March 15 (Bloomberg) -- Peruvian President Ollanta Humala’s approval rating fell for the first time in three months on concern he condoned special treatment for his brother, who’s serving a 19-year prison sentence for the killing of four policemen, a poll shows.
His approval rating slid to 55 percent from 58 percent the month earlier, according to the March 9-12 poll by Datum Internacional, which was published in the Lima-based newspaper Gestion today.
Antauro Humala, a former army major, was moved from a maximum security prison to a military lock-up March 4. Justice Minister Juan Jimenez told legislators this week the transfer was for safety reasons and said the government will investigate press reports he had obtained an iPhone and internet access in the penitentiary.
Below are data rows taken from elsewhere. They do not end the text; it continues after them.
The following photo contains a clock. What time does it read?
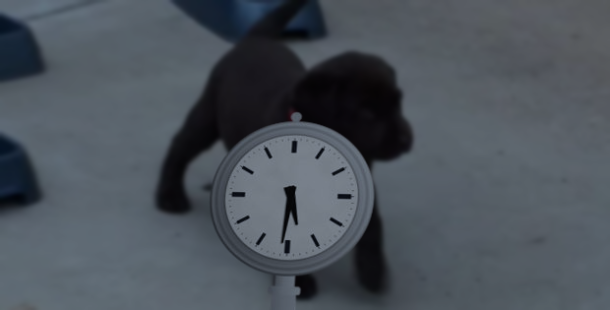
5:31
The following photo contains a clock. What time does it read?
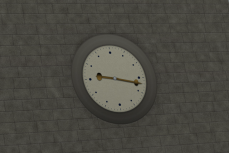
9:17
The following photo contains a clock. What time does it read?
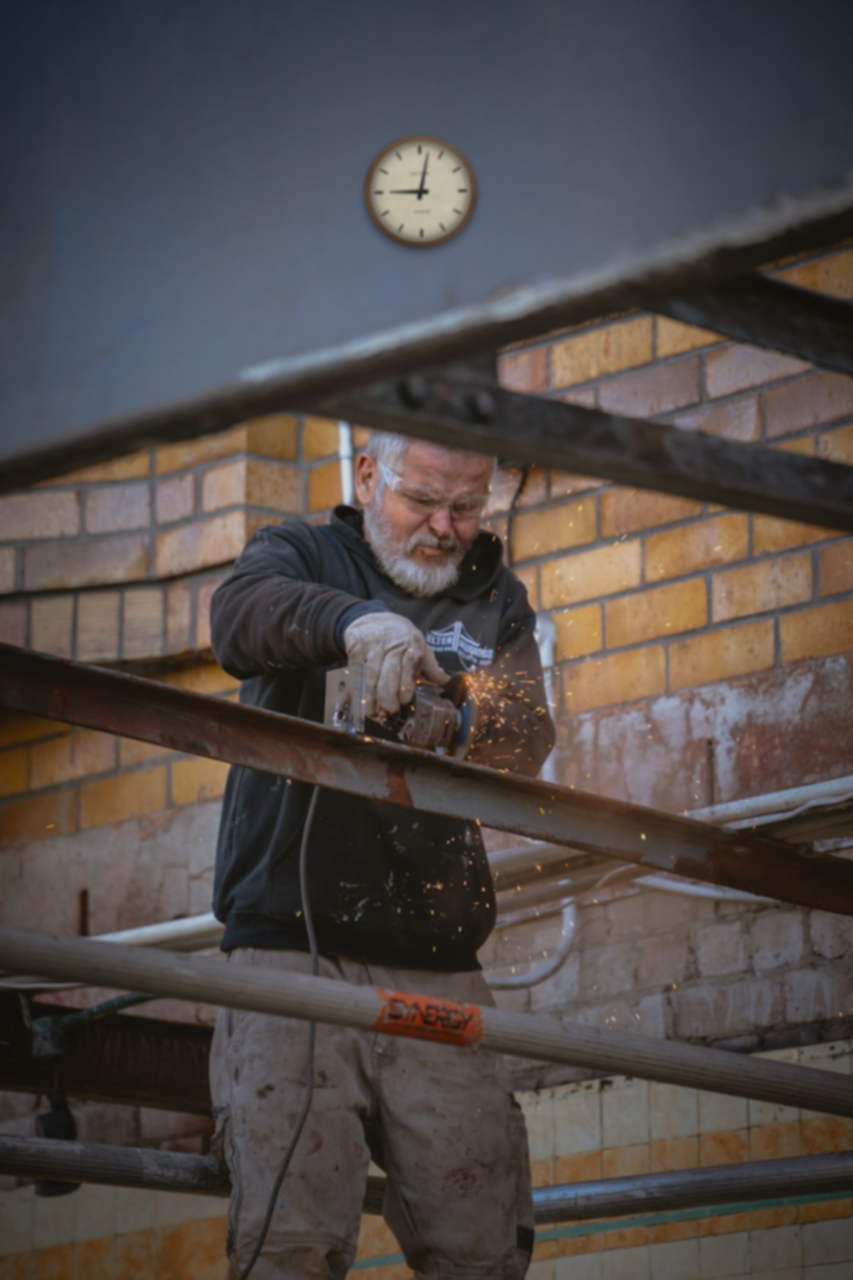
9:02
According to Datum’s survey, 68 percent of those surveyed said Antauro Humala had received privileges in prison with the knowledge of the president.
Lima-based America Television on March 11 aired an image of Antauro Humala with his arm wrapped around a woman while he took their photo with an iPhone. Jimenez told lawmakers the president was “very worried” by the report, which also published e-mails his brother had sent to a member of staff in Congress and an employee at Newmont Mining Corp.’s local unit.
Antauro Humala was jailed in September 2009 for killing the officers during the takeover of a police station in the southern Andean town of Andahuaylas in 2005. He led a group of army reservists who opposed foreign investment and sought to renationalize state industries. The Supreme Court shortened his sentence from 25 years on Sept. 8.
The survey showed 41 percent of Peruvians are in favor of Newmont’s Minas Conga gold project, which was halted following local protests in November, while 40 percent are opposed to the $4.8 billion investment. Of those surveyed, 55 percent said mining investment in Peru will stall or decline if the project is canceled.
Datum questioned 1,206 people and the poll had a margin of error of plus or minus 2.9 percentage points.